From a strictly air quality-focused perspective (my professional area), I would say incinerators are usually better. I would guess that incinerators are also preferable from a soil and water quality perspective, but I can't say for sure.


"Is burning trash better* than a landfill? Honestly asking"

I don't know a lot about this, but I do know that the nordic countries all incinerate their trash, and do so with scrubbers/filters that negate the pollution coming out of the incinerator.

Word on the street is that the nordic countries do everything better than we do and are the bright shining example for all things urban progressivism ... so ... I guess it's the right thing to be doing :)


It cannot be implemented everywhere. Sweden now needs to import trash to power its district heating, see e.g. http://america.aljazeera.com/articles/2015/3/27/sweden-wants...


Your evidence it can't be implemented everywhere is a country that implemented so much if it that they can save money by importing trash?


"Everywhere" does not have the same need for heating during winter as Sweden does.


You can burn it cleanly, at sufficiently high temperatures. In the nordic countries, this heat is then going into city-wide central heating networks, meaning it substitutes natural gas or electricity for domestic heating.


> sufficiently high temperatures

Can you fuel such a fire with only the trash? Or do we need to supplement with other fossil fuels?


There's still going to be emissions though, right? What are the emissions? Just steam and CO2?


We have a lot of empty space and until very recently it was way worse for the environment to burn than bury.

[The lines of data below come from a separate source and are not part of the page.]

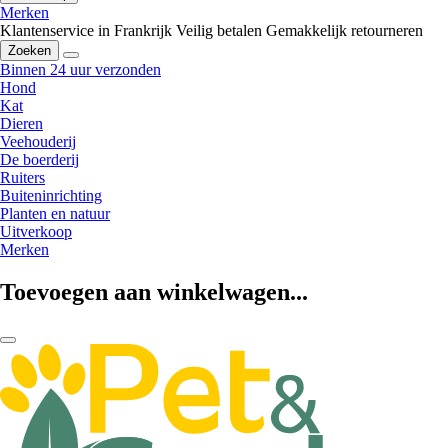
Merken
Klantenservice in Frankrijk
Veilig betalen
Gemakkelijk retourneren
Zoeken
Binnen 24 uur verzonden
Hond
Kat
Dieren
Veehouderij
De boerderij
Ruiters
Buiteninrichting
Planten en natuur
Uitverkoop
Merken
Toevoegen aan winkelwagen...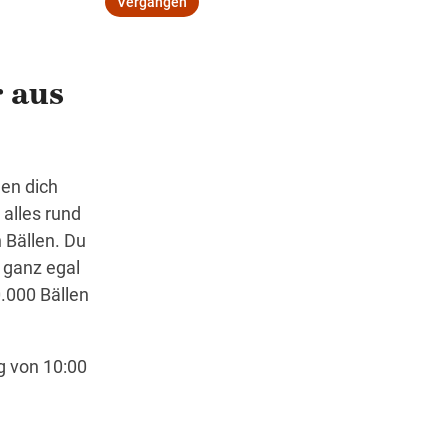
Vergangen
r aus
Wegbeschreibung
den dich
 alles rund
 Bällen. Du
 ganz egal
.000 Bällen
g von 10:00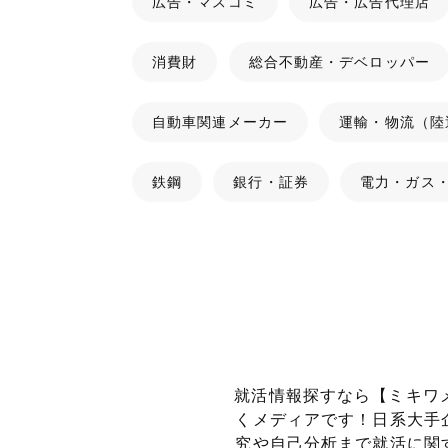
広告・マスコミ
広告・広告代理店
消費財
総合不動産・デベロッパー
自動車関連メーカー
運輸・物流（陸
鉄鋼
銀行・証券
電力・ガス
就活情報探すなら【ミキワ
くメディアです！
日系大手
究や自己分析まで就活に関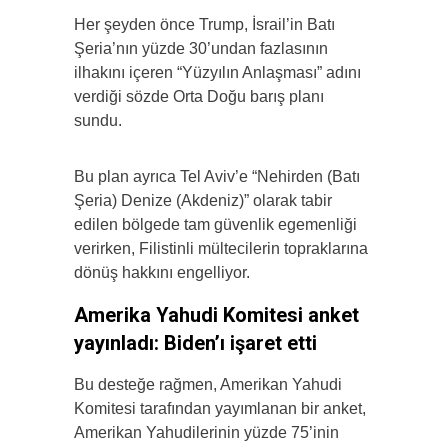
Her şeyden önce Trump, İsrail’in Batı
Şeria’nın yüzde 30’undan fazlasının
ilhakını içeren “Yüzyılın Anlaşması” adını
verdiği sözde Orta Doğu barış planı
sundu.
Bu plan ayrıca Tel Aviv’e “Nehirden (Batı
Şeria) Denize (Akdeniz)” olarak tabir
edilen bölgede tam güvenlik egemenliği
verirken, Filistinli mültecilerin topraklarına
dönüş hakkını engelliyor.
Amerika Yahudi Komitesi anket
yayınladı: Biden’ı işaret etti
Bu desteğe rağmen, Amerikan Yahudi
Komitesi tarafından yayımlanan bir anket,
Amerikan Yahudilerinin yüzde 75’inin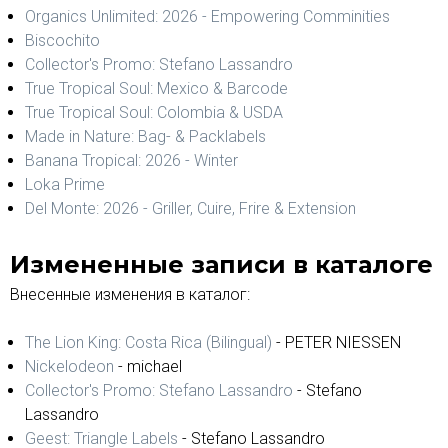
Organics Unlimited: 2026 - Empowering Comminities
Biscochito
Collector's Promo: Stefano Lassandro
True Tropical Soul: Mexico & Barcode
True Tropical Soul: Colombia & USDA
Made in Nature: Bag- & Packlabels
Banana Tropical: 2026 - Winter
Loka Prime
Del Monte: 2026 - Griller, Cuire, Frire & Extension
Измененные записи в каталоге
Внесенные изменения в каталог:
The Lion King: Costa Rica (Bilingual)
- PETER NIESSEN
Nickelodeon
- michael
Collector's Promo: Stefano Lassandro
- Stefano
Lassandro
Geest: Triangle Labels
- Stefano Lassandro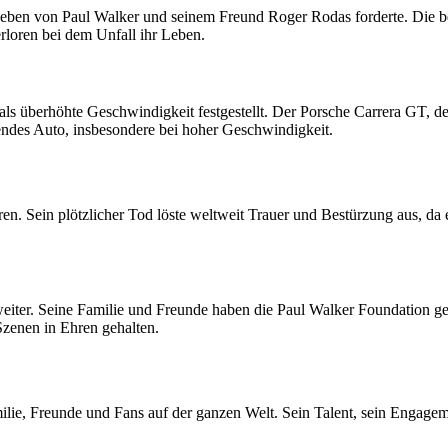
 Leben von Paul Walker und seinem Freund Roger Rodas forderte. Die 
rloren bei dem Unfall ihr Leben.
als überhöhte Geschwindigkeit festgestellt. Der Porsche Carrera GT, 
hendes Auto, insbesondere bei hoher Geschwindigkeit.
. Sein plötzlicher Tod löste weltweit Trauer und Bestürzung aus, da e
weiter. Seine Familie und Freunde haben die Paul Walker Foundation g
Szenen in Ehren gehalten.
ilie, Freunde und Fans auf der ganzen Welt. Sein Talent, sein Engagem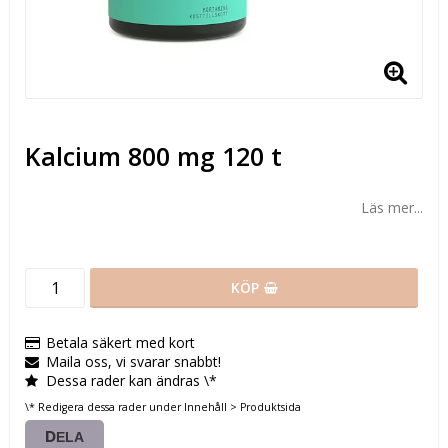
Kalcium 800 mg 120 t
Läs mer...
KÖP
Betala säkert med kort
Maila oss, vi svarar snabbt!
Dessa rader kan ändras \*
\* Redigera dessa rader under Innehåll > Produktsida
DELA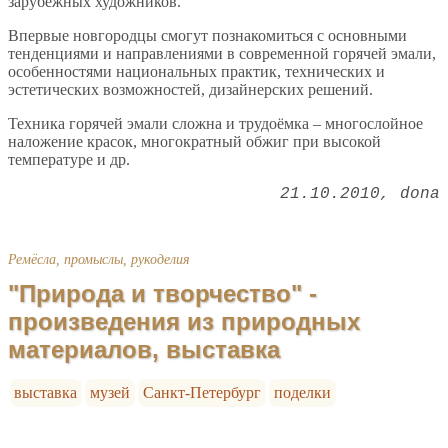
зарубежных художников.
Впервые новгородцы смогут познакомиться с основными
тенденциями и направлениями в современной горячей эмали,
особенностями национальных практик, технических и
эстетических возможностей, дизайнерских решений.
Техника горячей эмали сложна и трудоёмка – многослойное
наложение красок, многократный обжиг при высокой
температуре и др.
21.10.2010
dona
Ремёсла, промыслы, рукоделия
"Природа и творчество" -
произведения из природных
материалов, выставка
выставка
музей
Санкт-Петербург
поделки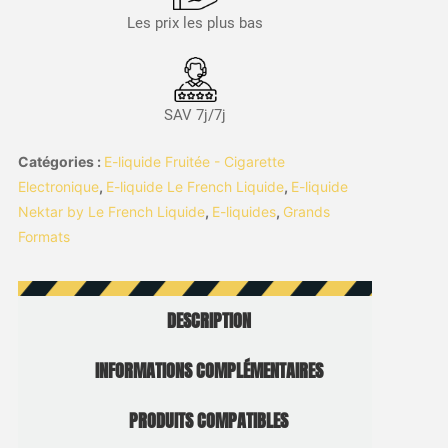
Les prix les plus bas
SAV 7j/7j
Catégories :
E-liquide Fruitée - Cigarette
Electronique
,
E-liquide Le French Liquide
,
E-liquide
Nektar by Le French Liquide
,
E-liquides
,
Grands
Formats
DESCRIPTION
INFORMATIONS COMPLÉMENTAIRES
PRODUITS COMPATIBLES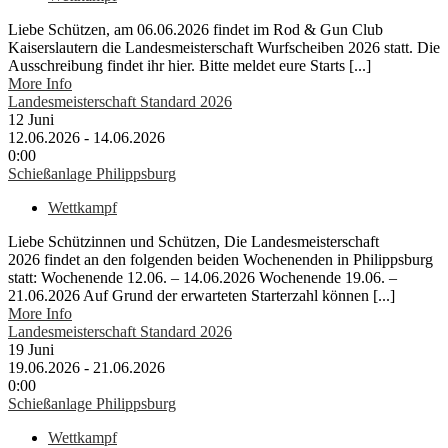
Liebe Schützen, am 06.06.2026 findet im Rod & Gun Club
Kaiserslautern die Landesmeisterschaft Wurfscheiben 2026 statt. Die
Ausschreibung findet ihr hier. Bitte meldet eure Starts [...]
More Info
Landesmeisterschaft Standard 2026
12
Juni
12.06.2026 - 14.06.2026
0:00
Schießanlage Philippsburg
Wettkampf
Liebe Schützinnen und Schützen, Die Landesmeisterschaft
2026 findet an den folgenden beiden Wochenenden in Philippsburg
statt: Wochenende 12.06. – 14.06.2026 Wochenende 19.06. –
21.06.2026 Auf Grund der erwarteten Starterzahl können [...]
More Info
Landesmeisterschaft Standard 2026
19
Juni
19.06.2026 - 21.06.2026
0:00
Schießanlage Philippsburg
Wettkampf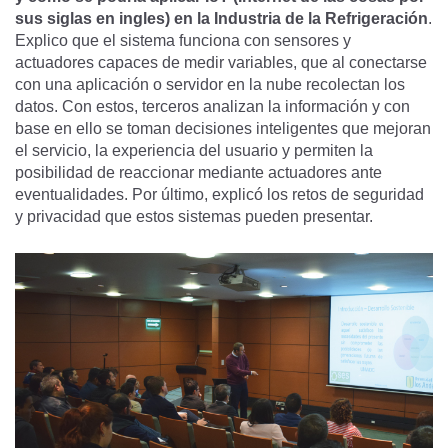
sus siglas en ingles) en la Industria de la Refrigeración
.
Explico que el sistema funciona con sensores y
actuadores capaces de medir variables, que al conectarse
con una aplicación o servidor en la nube recolectan los
datos. Con estos, terceros analizan la información y con
base en ello se toman decisiones inteligentes que mejoran
el servicio, la experiencia del usuario y permiten la
posibilidad de reaccionar mediante actuadores ante
eventualidades. Por último, explicó los retos de seguridad
y privacidad que estos sistemas pueden presentar.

Plasma gasification incinerators are quite clean.


Yes and it's quite new, huge amounts of waste have been (and continue to be) burned in much more dirty methods.


The US (and the world in general, really) has a lot of open land. We're in no danger of reaching "peak landfill" anytime soon, and if/when we do, it will probably be feasible and cheaper to lift and launch waste into the sun instead of trying to recycle it.



Nice one, hadn't seen that particular article about the problem before. A hidden underlying detail in my comment is an assumption that such a waste crisis is so far in the future that we'll have things like space elevators (making getting to orbit easy) and solar sails (making reducing the starting earth-to-sun relative velocity doable in less than a year), though.